### 掲載本文

────

クルマ好きの必須アイテムといえるパーツクリーナー。本格的な整備からちょっとした清掃までさまざまな作業に役立ち、カー用品店だけではなくホームセンターでも確実に販売しています。DIYのお供としてクルマや自宅に常備している人も多い、パーツクリーナーの活用法を紹介します。

速乾性と遅乾性がある

パーツクリーナーとは名前から想像できるとおり「パーツ」を「クリーン」にするアイテムで、油脂分やグリスを効果的に除去するという効能は基本的に一緒だが、製品によって成分の配合や使える素材などは異なるため注意が必要だ。選ぶときの目安になるのは含まれている有機溶剤の量で、缶の容量に対しエタノールやヘキサンなどに代表される、いわゆる「第1石油類」が多いほど分解する能力が高い。

────

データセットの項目

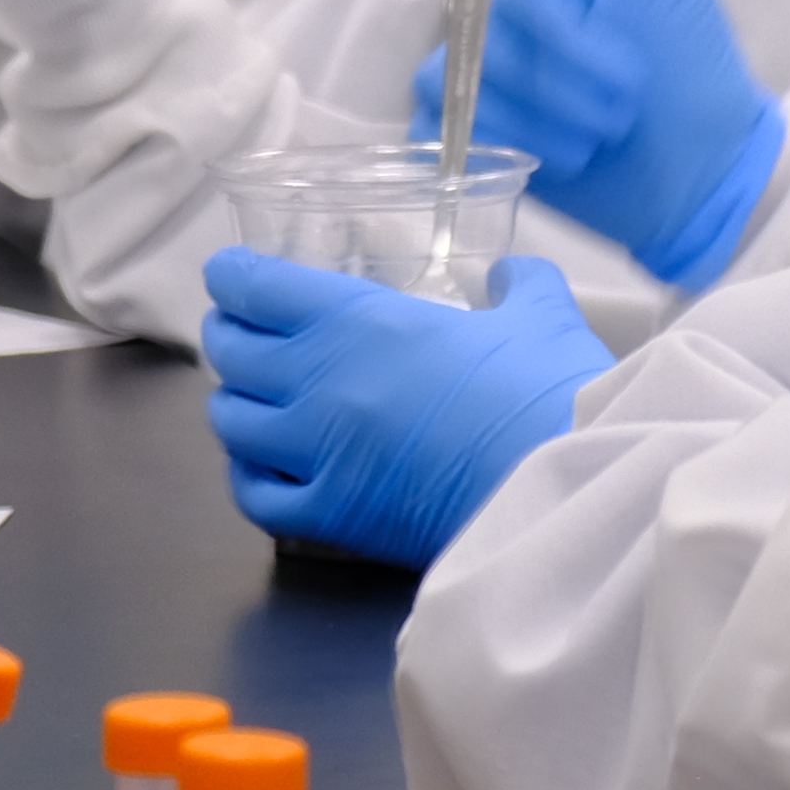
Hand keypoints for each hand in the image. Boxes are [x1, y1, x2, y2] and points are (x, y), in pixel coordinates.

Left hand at [201, 250, 607, 568]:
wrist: (562, 490)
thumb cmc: (549, 392)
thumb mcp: (542, 315)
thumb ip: (519, 283)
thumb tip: (508, 273)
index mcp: (359, 320)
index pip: (254, 286)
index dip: (232, 274)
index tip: (231, 273)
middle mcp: (319, 381)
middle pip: (229, 350)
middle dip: (228, 333)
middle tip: (240, 330)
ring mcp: (316, 453)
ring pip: (230, 422)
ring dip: (233, 403)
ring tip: (249, 397)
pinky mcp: (330, 517)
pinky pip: (253, 495)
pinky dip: (247, 476)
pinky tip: (261, 467)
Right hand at [424, 0, 787, 282]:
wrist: (700, 173)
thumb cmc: (693, 71)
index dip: (575, 46)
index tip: (636, 78)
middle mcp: (507, 18)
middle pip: (488, 47)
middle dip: (566, 94)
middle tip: (623, 118)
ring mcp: (486, 74)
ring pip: (463, 88)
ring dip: (542, 127)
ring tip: (597, 144)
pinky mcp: (473, 131)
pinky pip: (441, 128)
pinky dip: (498, 146)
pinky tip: (547, 159)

────

### 作業内容
- a) パーツクリーナーの文章のうち、「クルマ好きの必須アイテムとい」から「多いほど分解する能力が高い。」までの部分を、「パーツクリーナー」を「部品クリーナー」に変えて書き直してください。
- b) パーツクリーナーの文章をもとに、次の問いに答えてください。
(i) パーツクリーナーはカー用品店のほかにどこで売られているか。
(ii) 製品によって異なるとされているのは何か。
(iii) 分解する能力が高くなるのは、何が多いほどか。
- c) パーツクリーナーの文章を、最後の文の後から書き継いでください。
レコードはここでは使いません。

### 解答
- a)
クルマ好きの必須アイテムといえる部品クリーナー。本格的な整備からちょっとした清掃までさまざまな作業に役立ち、カー用品店だけではなくホームセンターでも確実に販売しています。DIYのお供としてクルマや自宅に常備している人も多い、部品クリーナーの活用法を紹介します。

速乾性と遅乾性がある

部品クリーナーとは名前から想像できるとおり「パーツ」を「クリーン」にするアイテムで、油脂分やグリスを効果的に除去するという効能は基本的に一緒だが、製品によって成分の配合や使える素材などは異なるため注意が必要だ。選ぶときの目安になるのは含まれている有機溶剤の量で、缶の容量に対しエタノールやヘキサンなどに代表される、いわゆる「第1石油類」が多いほど分解する能力が高い。

- b)
(i) ホームセンター
(ii) 成分の配合や使える素材など
(iii) 缶の容量に対する「第1石油類」の量

- c)
ただしパーツクリーナーは金属にしか使えない製品もあり、仮にそれらを樹脂やゴムに使うと劣化が進むので注意しよう。当然ながらボディの塗装に対してもダメージを与えてしまうので、塗装されていない金属パーツに使うのが前提だと理解しておこう。

もし樹脂やゴムなど雑多な素材に使うなら、それらに対応したパーツクリーナーを選び、余計なトラブルを招かないよう注意したい。もうひとつの大きな違いは速乾性か遅乾性か。一般的なのはスプレー後すぐに乾燥する「速乾性」で、有機溶剤を高圧で噴射し汚れを分解しながら吹き飛ばす。そのため乾くのを待つ必要がなく作業をスピーディに進められるのがメリットだ。

使用時は注意も必要

いっぽう時間をかけて汚れを分解する「遅乾性」は、落ちにくいガンコな汚れや油脂分に対して有効だ。キレイにしたい部分に吹き付けたら、ブラシなどを使い根気強く清掃しよう。またほとんどのパーツクリーナーには、エアダスターと同じノズルが付属する。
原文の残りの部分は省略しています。